Certainly Nikhil (but please don’t judge my code too harshly )
The steps are:
- Get the files down from AWS to somewhere local
- Run the import script to convert them from .mp3 to .wav and generate the .csv files
- Run the training script
For 1, I used AWS CLI: https://github.com/aws/aws-cli
You need to set up your credentials so it stores them locally then you can just navigate to a download folder, then run something equivalent to this:
aws s3 sync s3://your-voice-web-bucket .
You’ll see a whole load of your files download (very quickly if your experience is anything ike mine)
For 2 I used a script I’d cobbled together mainly from the other import scripts. The gist is here:
You run something equivalent to:
python import_s3_files.py ../your-local-voice-web-bucket-folder/ ./data
That walks your local bucket folder, going through the paired up Common Voice transcripts and mp3 files cleaning up the text of the former and converting the latter into .wav files in a data folder, then creating a .csv file for each of training, dev and test (in that same data folder)
NB: one problem with my bucket is a handful of transcript files w/o corresponding .mp3 files - I should clean them up, but for now I just delete those transcripts after I sync.

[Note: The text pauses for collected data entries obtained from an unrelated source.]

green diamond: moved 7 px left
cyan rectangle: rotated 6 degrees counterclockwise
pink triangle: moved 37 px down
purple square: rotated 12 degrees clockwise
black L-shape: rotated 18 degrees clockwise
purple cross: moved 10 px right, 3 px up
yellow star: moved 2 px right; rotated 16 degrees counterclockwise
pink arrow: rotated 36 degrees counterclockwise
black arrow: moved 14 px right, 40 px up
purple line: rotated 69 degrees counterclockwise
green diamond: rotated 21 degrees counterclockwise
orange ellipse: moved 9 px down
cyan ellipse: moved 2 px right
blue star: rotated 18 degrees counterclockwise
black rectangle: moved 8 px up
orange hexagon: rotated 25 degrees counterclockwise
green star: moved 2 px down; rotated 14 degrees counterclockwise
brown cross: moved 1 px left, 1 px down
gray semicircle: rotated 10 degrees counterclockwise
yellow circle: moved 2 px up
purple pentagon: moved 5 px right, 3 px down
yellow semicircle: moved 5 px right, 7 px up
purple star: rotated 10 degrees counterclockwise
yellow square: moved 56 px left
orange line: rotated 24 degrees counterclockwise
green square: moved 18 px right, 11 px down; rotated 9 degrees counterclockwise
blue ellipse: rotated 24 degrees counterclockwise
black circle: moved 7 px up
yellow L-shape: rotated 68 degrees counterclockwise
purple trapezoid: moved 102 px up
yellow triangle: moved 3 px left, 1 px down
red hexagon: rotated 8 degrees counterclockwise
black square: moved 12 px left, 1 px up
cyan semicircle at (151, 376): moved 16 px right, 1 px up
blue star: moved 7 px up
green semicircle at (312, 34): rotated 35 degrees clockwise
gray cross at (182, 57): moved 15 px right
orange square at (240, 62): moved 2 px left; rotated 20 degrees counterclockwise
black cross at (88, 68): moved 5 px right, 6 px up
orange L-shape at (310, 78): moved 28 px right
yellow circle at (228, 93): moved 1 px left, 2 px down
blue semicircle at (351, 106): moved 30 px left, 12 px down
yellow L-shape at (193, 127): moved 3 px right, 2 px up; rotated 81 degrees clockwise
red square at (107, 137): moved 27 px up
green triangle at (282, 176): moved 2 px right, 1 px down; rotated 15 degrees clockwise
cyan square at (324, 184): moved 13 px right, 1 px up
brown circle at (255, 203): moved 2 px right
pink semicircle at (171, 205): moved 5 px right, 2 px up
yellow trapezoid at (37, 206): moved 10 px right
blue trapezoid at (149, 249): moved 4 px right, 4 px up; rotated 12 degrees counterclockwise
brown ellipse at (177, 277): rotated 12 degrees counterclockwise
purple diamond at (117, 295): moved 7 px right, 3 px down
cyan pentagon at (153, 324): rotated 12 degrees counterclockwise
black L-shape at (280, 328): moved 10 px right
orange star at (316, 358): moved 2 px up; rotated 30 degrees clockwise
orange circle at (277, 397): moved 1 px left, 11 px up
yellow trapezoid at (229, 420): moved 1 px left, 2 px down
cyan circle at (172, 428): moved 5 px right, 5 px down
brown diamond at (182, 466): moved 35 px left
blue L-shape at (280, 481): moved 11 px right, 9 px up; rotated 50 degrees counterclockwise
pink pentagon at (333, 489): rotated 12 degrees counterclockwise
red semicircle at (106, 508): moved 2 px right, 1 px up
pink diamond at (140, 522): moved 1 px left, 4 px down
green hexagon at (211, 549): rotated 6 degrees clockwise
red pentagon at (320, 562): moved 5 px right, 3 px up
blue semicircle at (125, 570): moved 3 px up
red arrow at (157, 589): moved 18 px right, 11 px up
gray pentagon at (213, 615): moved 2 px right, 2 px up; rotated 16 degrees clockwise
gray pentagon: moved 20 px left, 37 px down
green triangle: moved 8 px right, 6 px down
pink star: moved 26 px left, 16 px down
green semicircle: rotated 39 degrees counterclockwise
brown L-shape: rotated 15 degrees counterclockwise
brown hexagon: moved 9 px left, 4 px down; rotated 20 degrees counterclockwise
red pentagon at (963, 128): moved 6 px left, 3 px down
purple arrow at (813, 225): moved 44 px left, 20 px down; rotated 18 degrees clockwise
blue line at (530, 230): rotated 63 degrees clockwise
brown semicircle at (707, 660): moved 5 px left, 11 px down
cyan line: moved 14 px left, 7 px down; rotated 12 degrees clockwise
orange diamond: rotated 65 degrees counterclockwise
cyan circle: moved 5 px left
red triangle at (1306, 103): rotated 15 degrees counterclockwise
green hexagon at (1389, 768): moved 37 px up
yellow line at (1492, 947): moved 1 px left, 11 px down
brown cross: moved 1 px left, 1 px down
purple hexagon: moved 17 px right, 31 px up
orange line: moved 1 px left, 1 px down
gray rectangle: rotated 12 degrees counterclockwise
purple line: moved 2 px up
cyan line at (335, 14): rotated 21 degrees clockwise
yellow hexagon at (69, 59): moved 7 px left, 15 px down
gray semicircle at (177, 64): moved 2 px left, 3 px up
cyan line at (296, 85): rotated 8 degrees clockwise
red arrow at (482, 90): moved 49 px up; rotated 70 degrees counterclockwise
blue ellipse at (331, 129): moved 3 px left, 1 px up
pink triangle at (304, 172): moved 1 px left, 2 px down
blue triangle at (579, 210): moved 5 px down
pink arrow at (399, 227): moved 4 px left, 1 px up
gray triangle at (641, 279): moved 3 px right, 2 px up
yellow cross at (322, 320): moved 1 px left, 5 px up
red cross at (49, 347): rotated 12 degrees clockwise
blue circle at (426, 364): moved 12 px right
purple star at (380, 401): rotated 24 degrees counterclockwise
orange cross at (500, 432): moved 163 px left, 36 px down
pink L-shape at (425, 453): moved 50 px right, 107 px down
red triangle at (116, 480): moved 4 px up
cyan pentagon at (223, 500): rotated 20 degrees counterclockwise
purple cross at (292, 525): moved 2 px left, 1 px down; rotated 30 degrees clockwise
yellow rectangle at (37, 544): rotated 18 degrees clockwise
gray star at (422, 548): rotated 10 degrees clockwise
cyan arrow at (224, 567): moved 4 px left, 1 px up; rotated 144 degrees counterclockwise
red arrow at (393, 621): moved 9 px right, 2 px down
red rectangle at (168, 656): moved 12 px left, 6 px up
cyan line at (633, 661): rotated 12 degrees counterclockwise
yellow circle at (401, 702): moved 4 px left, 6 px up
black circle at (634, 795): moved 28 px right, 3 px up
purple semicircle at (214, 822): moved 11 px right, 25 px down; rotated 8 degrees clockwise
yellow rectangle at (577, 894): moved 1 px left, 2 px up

For step 3 I run this script which is based on the other examples provided: https://gist.github.com/nmstoker/780bbf16a199007e3dff594f22e36d04
So far I’m getting fairly good results but I need to create more Common Voice records (I’ve done about 1,800 or so) and I’ve no doubt got lots to learn about how best to tweak the DeepSpeech settings
I hope that helps - it’s a start, but there’s a lot that could be improved (easily!) Big thanks to the Mozilla teams for making both Common Voice and DeepSpeech so awesome!!